Input START

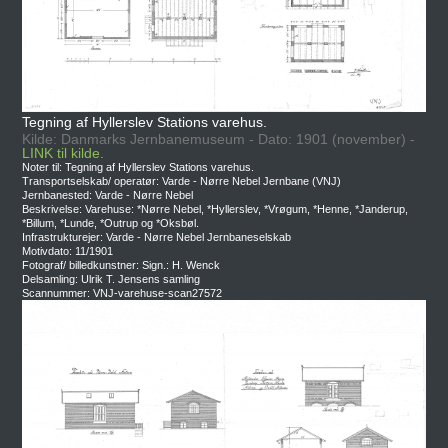
Tegning af Hyllerslev Stations varehus.
Kilde: Danmarks Jernbanemuseum - Dato: 1901 (november) -
LINK til kilde.
Noter til: Tegning af Hyllerslev Stations varehus.
Transportselskab/ operatør: Varde - Nørre Nebel Jernbane (VNJ)
Jernbanested: Varde - Nørre Nebel
Beskrivelse: Varehuse: *Nørre Nebel, *Hyllerslev, *Vrøgum, *Henne, *Janderup,
*Billum, *Lunde, *Outrup og *Oksbøl.
Infrastrukturejer: Varde - Nørre Nebel Jernbaneselskab
Motivdato: 11/1901
Fotograf/ billedkunstner: Sign.: H. Wenck
Delsamling: Ulrik T. Jensens samling
Scannummer: VNJ-varehuse-scan27572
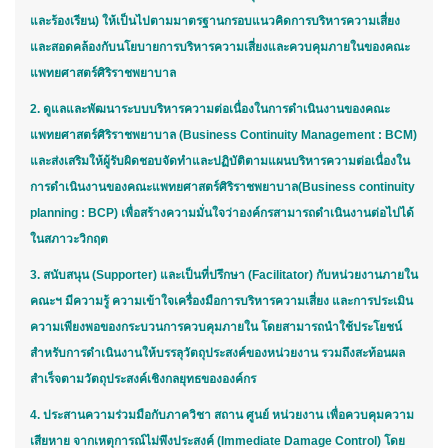
และร้องเรียน) ให้เป็นไปตามมาตรฐานกรอบแนวคิดการบริหารความเสี่ยง
และสอดคล้องกับนโยบายการบริหารความเสี่ยงและควบคุมภายในของคณะ
แพทยศาสตร์ศิริราชพยาบาล
2. ดูแลและพัฒนาระบบบริหารความต่อเนื่องในการดำเนินงานของคณะ
แพทยศาสตร์ศิริราชพยาบาล (Business Continuity Management : BCM)
และส่งเสริมให้ผู้รับผิดชอบจัดทำและปฏิบัติตามแผนบริหารความต่อเนื่องใน
การดำเนินงานของคณะแพทยศาสตร์ศิริราชพยาบาล(Business continuity
planning : BCP) เพื่อสร้างความมั่นใจว่าองค์กรสามารถดำเนินงานต่อไปได้
ในสภาวะวิกฤต
3. สนับสนุน (Supporter) และเป็นที่ปรึกษา (Facilitator) กับหน่วยงานภายใน
คณะฯ มีความรู้ ความเข้าใจเครื่องมือการบริหารความเสี่ยง และการประเมิน
ความเพียงพอของกระบวนการควบคุมภายใน โดยสามารถนำใช้ประโยชน์
สำหรับการดำเนินงานให้บรรลุวัตถุประสงค์ของหน่วยงาน รวมถึงสะท้อนผล
สำเร็จตามวัตถุประสงค์เชิงกลยุทธขององค์กร
4. ประสานความร่วมมือกับภาควิชา สถาน ศูนย์ หน่วยงาน เพื่อควบคุมความ
เสียหาย จากเหตุการณ์ไม่พึงประสงค์ (Immediate Damage Control) โดย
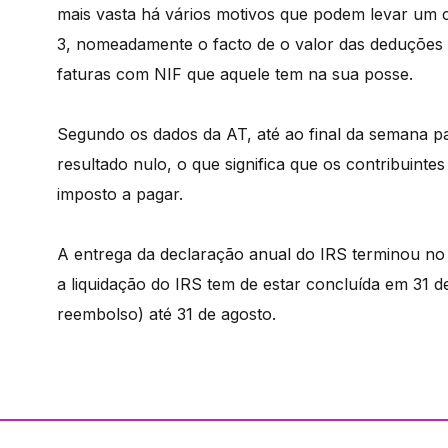
mais vasta há vários motivos que podem levar um 
3, nomeadamente o facto de o valor das deduções c
faturas com NIF que aquele tem na sua posse.
Segundo os dados da AT, até ao final da semana 
resultado nulo, o que significa que os contribuin
imposto a pagar.
A entrega da declaração anual do IRS terminou no 
a liquidação do IRS tem de estar concluída em 31 d
reembolso) até 31 de agosto.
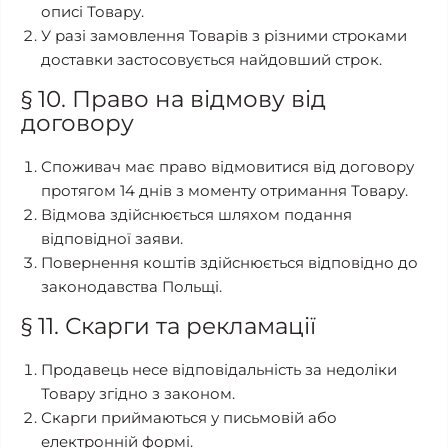
описі Товару.
У разі замовлення Товарів з різними строками
доставки застосовується найдовший строк.
§ 10. Право на відмову від
договору
Споживач має право відмовитися від договору
протягом 14 днів з моменту отримання Товару.
Відмова здійснюється шляхом подання
відповідної заяви.
Повернення коштів здійснюється відповідно до
законодавства Польщі.
§ 11. Скарги та рекламації
Продавець несе відповідальність за недоліки
Товару згідно з законом.
Скарги приймаються у письмовій або
електронній формі.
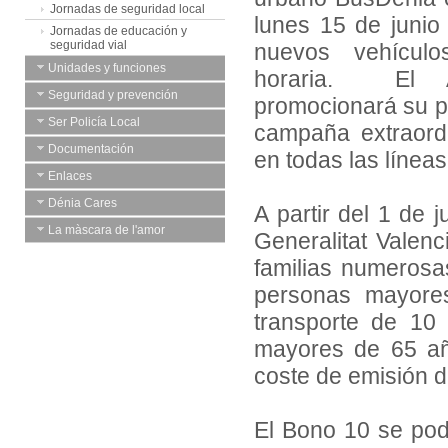
Jornadas de seguridad local
lunes 15 de junio 
Jornadas de educación y
seguridad vial
nuevos vehícul
Unidades y funciones
horaria. El A
Seguridad y prevención
promocionará su 
Ser Policía Local
campaña extraordi
Documentación
en todas las líneas
Enlaces
Dénia Cares
A partir del 1 de j
La màscara de l'amor
Generalitat Valenc
familias numerosa
personas mayore
transporte de 10
mayores de 65 añ
coste de emisión d
El Bono 10 se pod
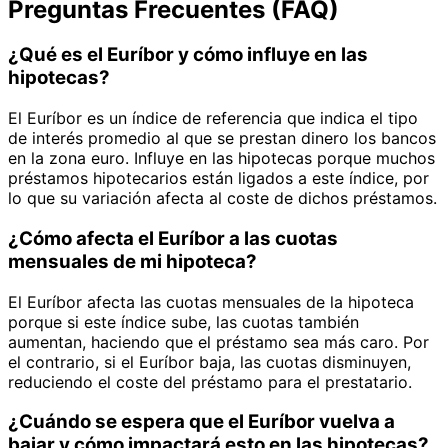
Preguntas Frecuentes (FAQ)
¿Qué es el Euríbor y cómo influye en las
hipotecas?
El Euríbor es un índice de referencia que indica el tipo
de interés promedio al que se prestan dinero los bancos
en la zona euro. Influye en las hipotecas porque muchos
préstamos hipotecarios están ligados a este índice, por
lo que su variación afecta al coste de dichos préstamos.
¿Cómo afecta el Euríbor a las cuotas
mensuales de mi hipoteca?
El Euríbor afecta las cuotas mensuales de la hipoteca
porque si este índice sube, las cuotas también
aumentan, haciendo que el préstamo sea más caro. Por
el contrario, si el Euríbor baja, las cuotas disminuyen,
reduciendo el coste del préstamo para el prestatario.
¿Cuándo se espera que el Euríbor vuelva a
bajar y cómo impactará esto en las hipotecas?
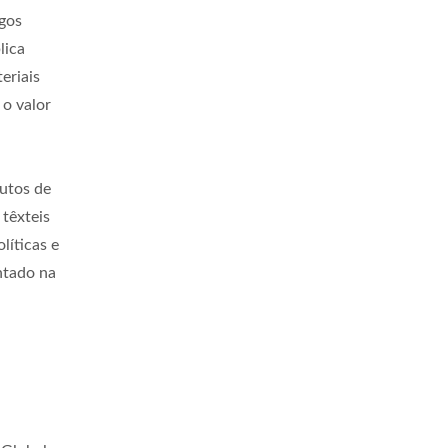
ngos
lica
eriais
 o valor
utos de
 têxteis
líticas e
ntado na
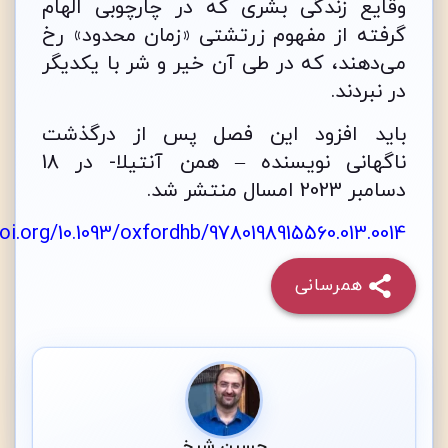
وقایع زندگی بشری که در چارچوبی الهام
گرفته از مفهوم زرتشتی «زمان محدود» رخ
می‌دهند، که در طی آن خیر و شر با یکدیگر
در نبردند.
باید افزود این فصل پس از درگذشت
ناگهانی نویسنده – همن آنتیلا- در 18
دسامبر 2023 امسال منتشر شد.
oi.org/10.1093/oxfordhb/9780198915560.013.0014
همرسانی
حسین شیخ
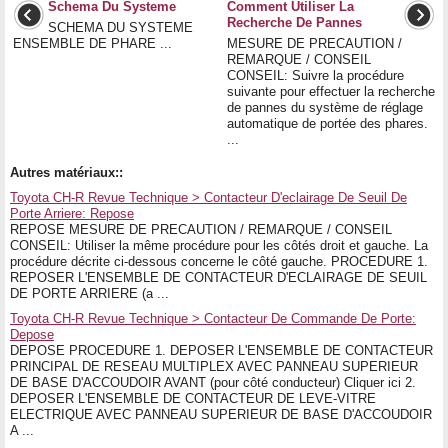
Schema Du Systeme
Comment Utiliser La
Recherche De Pannes
SCHEMA DU SYSTEME
ENSEMBLE DE PHARE ...
MESURE DE PRECAUTION /
REMARQUE / CONSEIL
CONSEIL: Suivre la procédure
suivante pour effectuer la recherche
de pannes du système de réglage
automatique de portée des phares.
...
Autres matériaux::
Toyota CH-R Revue Technique > Contacteur D'eclairage De Seuil De
Porte Arriere: Repose
REPOSE MESURE DE PRECAUTION / REMARQUE / CONSEIL
CONSEIL: Utiliser la même procédure pour les côtés droit et gauche. La
procédure décrite ci-dessous concerne le côté gauche. PROCEDURE 1.
REPOSER L'ENSEMBLE DE CONTACTEUR D'ECLAIRAGE DE SEUIL
DE PORTE ARRIERE (a ...
Toyota CH-R Revue Technique > Contacteur De Commande De Porte:
Depose
DEPOSE PROCEDURE 1. DEPOSER L'ENSEMBLE DE CONTACTEUR
PRINCIPAL DE RESEAU MULTIPLEX AVEC PANNEAU SUPERIEUR
DE BASE D'ACCOUDOIR AVANT (pour côté conducteur) Cliquer ici 2.
DEPOSER L'ENSEMBLE DE CONTACTEUR DE LEVE-VITRE
ELECTRIQUE AVEC PANNEAU SUPERIEUR DE BASE D'ACCOUDOIR
A ...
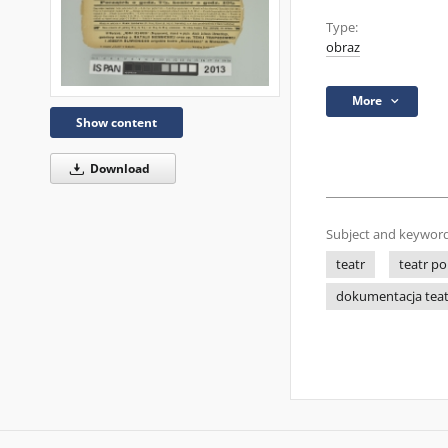
Type:
obraz
More
Show content
Download
Subject and keyword
teatr
teatr po
dokumentacja tea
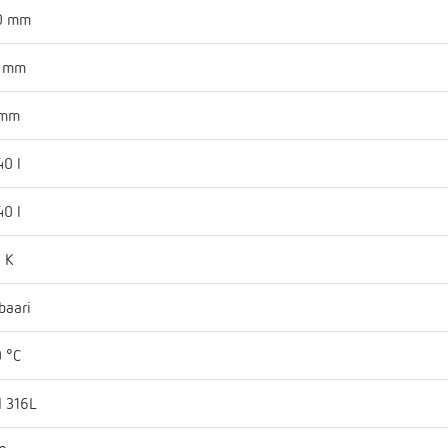
0 mm
1 mm
 mm
40 l
40 l
 K
baari
 °C
I 316L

Input END

Format the text read from all the rows above as one numbered list, one line per number, and skip any blank lines. Leave the pictures out.

▸ **Finished task**:
1. Tegning af Hyllerslev Stations varehus.
2. Kilde: Danmarks Jernbanemuseum - Dato: 1901 (november) -
3. LINK til kilde.
4. Noter til: Tegning af Hyllerslev Stations varehus.
5. Transportselskab/ operatør: Varde - Nørre Nebel Jernbane (VNJ)
6. Jernbanested: Varde - Nørre Nebel
7. Beskrivelse: Varehuse: *Nørre Nebel, *Hyllerslev, *Vrøgum, *Henne, *Janderup,
8. *Billum, *Lunde, *Outrup og *Oksbøl.
9. Infrastrukturejer: Varde - Nørre Nebel Jernbaneselskab
10. Motivdato: 11/1901
11. Fotograf/ billedkunstner: Sign.: H. Wenck
12. Delsamling: Ulrik T. Jensens samling
13. Scannummer: VNJ-varehuse-scan27572
14. และร้องเรียน) ให้เป็นไปตามมาตรฐานกรอบแนวคิดการบริหารความเสี่ยง
15. และสอดคล้องกับนโยบายการบริหารความเสี่ยงและควบคุมภายในของคณะ
16. แพทยศาสตร์ศิริราชพยาบาล
17. 2. ดูแลและพัฒนาระบบบริหารความต่อเนื่องในการดำเนินงานของคณะ
18. แพทยศาสตร์ศิริราชพยาบาล (Business Continuity Management : BCM)
19. และส่งเสริมให้ผู้รับผิดชอบจัดทำและปฏิบัติตามแผนบริหารความต่อเนื่องใน
20. การดำเนินงานของคณะแพทยศาสตร์ศิริราชพยาบาล(Business continuity
21. planning : BCP) เพื่อสร้างความมั่นใจว่าองค์กรสามารถดำเนินงานต่อไปได้
22. ในสภาวะวิกฤต
23. 3. สนับสนุน (Supporter) และเป็นที่ปรึกษา (Facilitator) กับหน่วยงานภายใน
24. คณะฯ มีความรู้ ความเข้าใจเครื่องมือการบริหารความเสี่ยง และการประเมิน
25. ความเพียงพอของกระบวนการควบคุมภายใน โดยสามารถนำใช้ประโยชน์
26. สำหรับการดำเนินงานให้บรรลุวัตถุประสงค์ของหน่วยงาน รวมถึงสะท้อนผล
27. สำเร็จตามวัตถุประสงค์เชิงกลยุทธขององค์กร
28. 4. ประสานความร่วมมือกับภาควิชา สถาน ศูนย์ หน่วยงาน เพื่อควบคุมความ
29. เสียหาย จากเหตุการณ์ไม่พึงประสงค์ (Immediate Damage Control) โดย
30. mais vasta há vários motivos que podem levar um 
31. 3, nomeadamente o facto de o valor das deduções c
32. faturas com NIF que aquele tem na sua posse.
33. Segundo os dados da AT, até ao final da semana 
34. resultado nulo, o que significa que os contribuin
35. imposto a pagar.
36. A entrega da declaração anual do IRS terminou no 
37. a liquidação do IRS tem de estar concluída em 31 d
38. reembolso) até 31 de agosto.
39. описі Товару.
40. У разі замовлення Товарів з різними строками
41. доставки застосовується найдовший строк.
42. § 10. Право на відмову від
43. договору
44. Споживач має право відмовитися від договору
45. протягом 14 днів з моменту отримання Товару.
46. Відмова здійснюється шляхом подання
47. відповідної заяви.
48. Повернення коштів здійснюється відповідно до
49. законодавства Польщі.
50. § 11. Скарги та рекламації
51. Продавець несе відповідальність за недоліки
52. Товару згідно з законом.
53. Скарги приймаються у письмовій або
54. електронній формі.
55. Jornadas de seguridad local
56. lunes 15 de junio 
57. Jornadas de educación y
58. seguridad vial
59. nuevos vehícul
60. Unidades y funciones
61. horaria. El A
62. Seguridad y prevención
63. promocionará su 
64. Ser Policía Local
65. campaña extraordi
66. Documentación
67. en todas las líneas
68. Enlaces
69. Dénia Cares
70. A partir del 1 de j
71. La màscara de l'amor
72. Generalitat Valenc
73. familias numerosa
74. personas mayore
75. transporte de 10
76. mayores de 65 añ
77. coste de emisión d
78. El Bono 10 se pod
79. Preguntas Frecuentes (FAQ)
80. ¿Qué es el Euríbor y cómo influye en las
81. hipotecas?
82. El Euríbor es un índice de referencia que indica el tipo
83. de interés promedio al que se prestan dinero los bancos
84. en la zona euro. Influye en las hipotecas porque muchos
85. préstamos hipotecarios están ligados a este índice, por
86. lo que su variación afecta al coste de dichos préstamos.
87. ¿Cómo afecta el Euríbor a las cuotas
88. mensuales de mi hipoteca?
89. El Euríbor afecta las cuotas mensuales de la hipoteca
90. porque si este índice sube, las cuotas también
91. aumentan, haciendo que el préstamo sea más caro. Por
92. el contrario, si el Euríbor baja, las cuotas disminuyen,
93. reduciendo el coste del préstamo para el prestatario.
94. ¿Cuándo se espera que el Euríbor vuelva a
95. bajar y cómo impactará esto en las hipotecas?
96. ngos
97. lica
98. eriais
99.  o valor
100. utos de
101.  têxteis
102. líticas e
103. ntado na
104. وقایع زندگی بشری که در چارچوبی الهام
105. گرفته از مفهوم زرتشتی «زمان محدود» رخ
106. می‌دهند، که در طی آن خیر و شر با یکدیگر
107. در نبردند.
108. باید افزود این فصل پس از درگذشت
109. ناگهانی نویسنده – همن آنتیلا- در 18
110. دسامبر 2023 امسال منتشر شد.
111. oi.org/10.1093/oxfordhb/9780198915560.013.0014
112. همرسانی
113. حسین شیخ
114. Schema Du Systeme
115. Comment Utiliser La
116. Recherche De Pannes
117. SCHEMA DU SYSTEME
118. ENSEMBLE DE PHARE ...
119. MESURE DE PRECAUTION /
120. REMARQUE / CONSEIL
121. CONSEIL: Suivre la procédure
122. suivante pour effectuer la recherche
123. de pannes du système de réglage
124. automatique de portée des phares.
125. ...
126. Autres matériaux::
127. Toyota CH-R Revue Technique > Contacteur D'eclairage De Seuil De
128. Porte Arriere: Repose
129. REPOSE MESURE DE PRECAUTION / REMARQUE / CONSEIL
130. CONSEIL: Utiliser la même procédure pour les côtés droit et gauche. La
131. procédure décrite ci-dessous concerne le côté gauche. PROCEDURE 1.
132. REPOSER L'ENSEMBLE DE CONTACTEUR D'ECLAIRAGE DE SEUIL
133. DE PORTE ARRIERE (a ...
134. Toyota CH-R Revue Technique > Contacteur De Commande De Porte:
135. Depose
136. DEPOSE PROCEDURE 1. DEPOSER L'ENSEMBLE DE CONTACTEUR
137. PRINCIPAL DE RESEAU MULTIPLEX AVEC PANNEAU SUPERIEUR
138. DE BASE D'ACCOUDOIR AVANT (pour côté conducteur) Cliquer ici 2.
139. DEPOSER L'ENSEMBLE DE CONTACTEUR DE LEVE-VITRE
140. ELECTRIQUE AVEC PANNEAU SUPERIEUR DE BASE D'ACCOUDOIR
141. A ...
142. Type:
143. obraz
144. More
145. Show content
146. Download
147. Subject and keyword
148. teatr
149. teatr po
150. dokumentacja tea
151. 0 mm
152. 1 mm
153.  mm
154. 40 l
155. 40 l
156.  K
157. baari
158.  °C
159. I 316L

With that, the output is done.